## Directive 1
Transcribe the part of the forum thread on filling a hole in a model car body from "just make shore" to "the panel .".
## Directive 2
Answer these questions using the forum thread on filling a hole in a model car body:
(a) What was the only model tapkoote could find that was close to the hot rod?
(b) What did vaBcHRog use the recommended product to make?
(c) Doors from which model did 60chevyjim use to make the repair panels?

## Given text
* start *

# help with plugging a hole



## tapkoote (Jan 6, 2012)

is there a body panel patching 101?
I'm going to do a 1/24 of my hot rod 1:1.
The only model I could find close was a 51 chev. The rear window is three piece and would need filling. And the rear fenders are to square, not enough material underneath to sand down.
I'm looking at my 50 olds and it's the exact copy of the roof line and rear window.
But the front head light opening needs filled in. Got any suggestions on how I go about this? I've got some green putty in a tube.
Just short on experience.


----------



## vaBcHRog (Feb 19, 2003)

l like this stuff.












http://www.micromark.com/superfine-grain-milliput-4-oz,7626.html


----------



## tapkoote (Jan 6, 2012)

vaBcHRog said:


> l like this stuff.
> 
> 
> 
> ...


thanks
does this sand like plastic, or is it hard like JB weld?


----------



## 60chevyjim (Feb 21, 2008)

is the red one plastic ?
if so cut plastic pieces to fill the holes from an old model or anything..
and glue it in with super glue or jb weld
or that milliput epoxy.
just make shore to clean off any paint where your going to glue the repair panels in . I just did this auto world 59 Cadillac hearse .
I wanted it to look stock so I filled in both rear wheel wells . 
it comes with huge rear wheel wells for big drag slicks .
I used the doors from a broken auto world 59 impala to make my repair panels from . they are installed using super glue , and accelerator..
then I carefully filed them into shape.
I held the repair panel against the outside of the body while I scratched a mark around the wheel well on the inside of the panel .
then I cut the repair panel and filed it to fit the wheel well real nice
and I used gel super glue to weld it in.


----------



## vaBcHRog (Feb 19, 2003)

tapkoote said:


> thanks
> does this sand like plastic, or is it hard like JB weld?




Closer to plastic. I used it to make a hood scoop. 


Some of the modelers on this list make a goo using Testors liquid glue and plastic bits form the car they are modeling or a similar car. they put the glue and plastic in a glass jar and the plastic melts and turns into a goo. They then use it to slowly fill areas of the car body they are working on. It works on Aurora plastic bodies not sure about they body you are working on. Would need one of the experts to chime in.


----------



## alpink (Aug 22, 2010)

Jim, nice work on the hearse.
tapkoote, if you can find Testors 3502 liquid glue and try to dissolve a similar plastic like the model, that is the "goop" that Roger refers too.

* end *

## Information provided
* start *

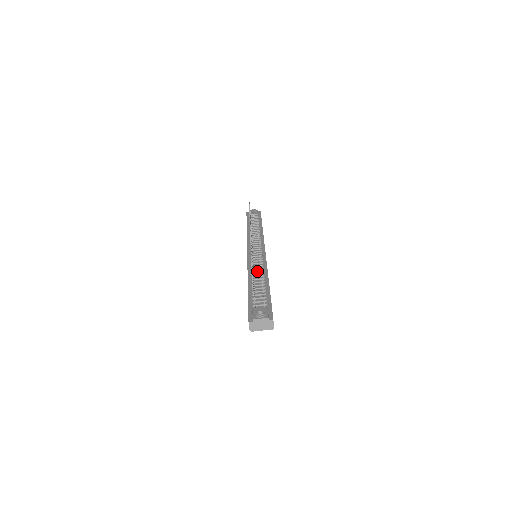
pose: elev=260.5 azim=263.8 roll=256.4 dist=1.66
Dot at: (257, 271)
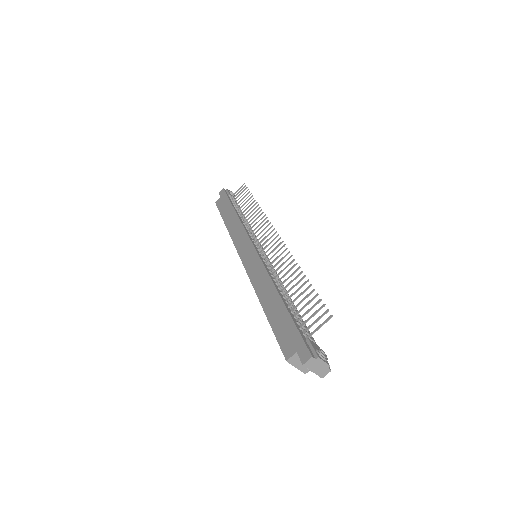
Dot at: (279, 283)
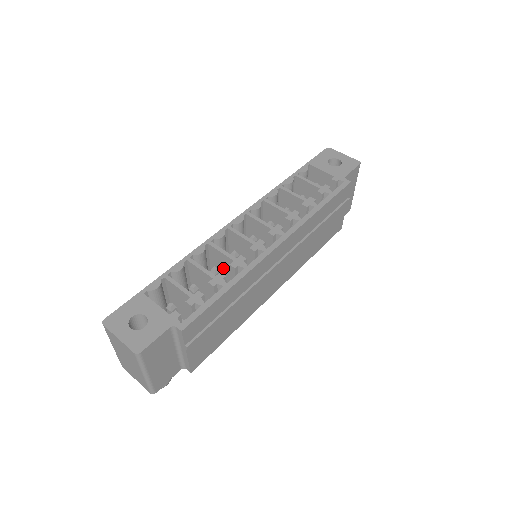
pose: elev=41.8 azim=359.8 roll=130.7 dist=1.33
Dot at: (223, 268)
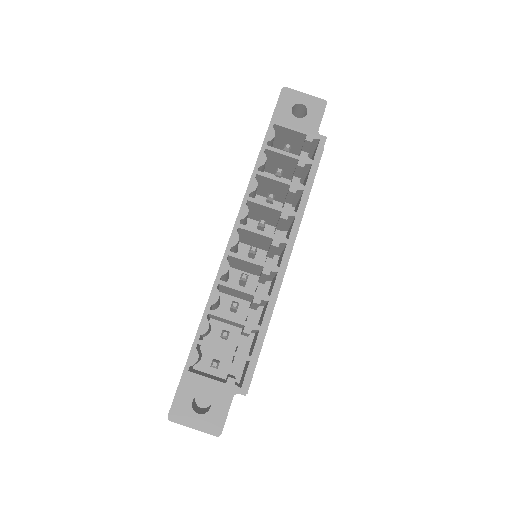
Dot at: (238, 294)
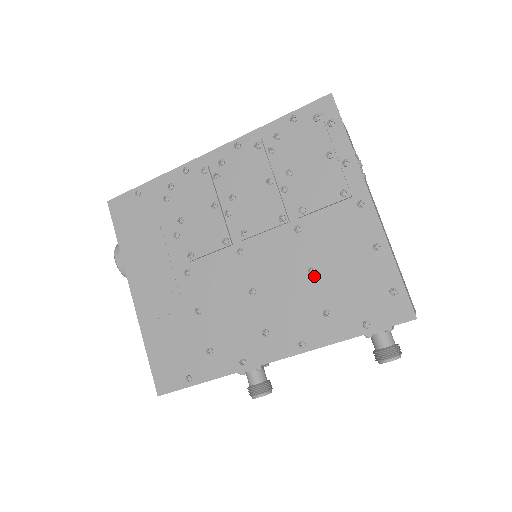
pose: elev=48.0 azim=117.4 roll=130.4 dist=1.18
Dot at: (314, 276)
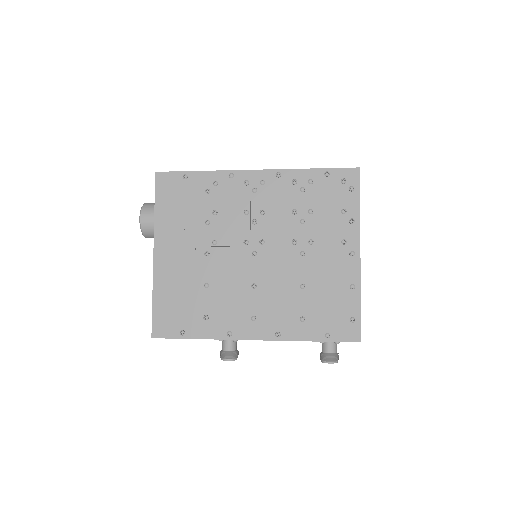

* end *

## Full answer 1
just make shore to clean off any paint where your going to glue the repair panels in . I just did this auto world 59 Cadillac hearse .
I wanted it to look stock so I filled in both rear wheel wells . 
it comes with huge rear wheel wells for big drag slicks .
I used the doors from a broken auto world 59 impala to make my repair panels from . they are installed using super glue , and accelerator..
then I carefully filed them into shape.
I held the repair panel against the outside of the body while I scratched a mark around the wheel well on the inside of the panel .

## Full answer 2
(a) A 51 Chev.
(b) A hood scoop.
(c) A broken Auto World 59 Impala.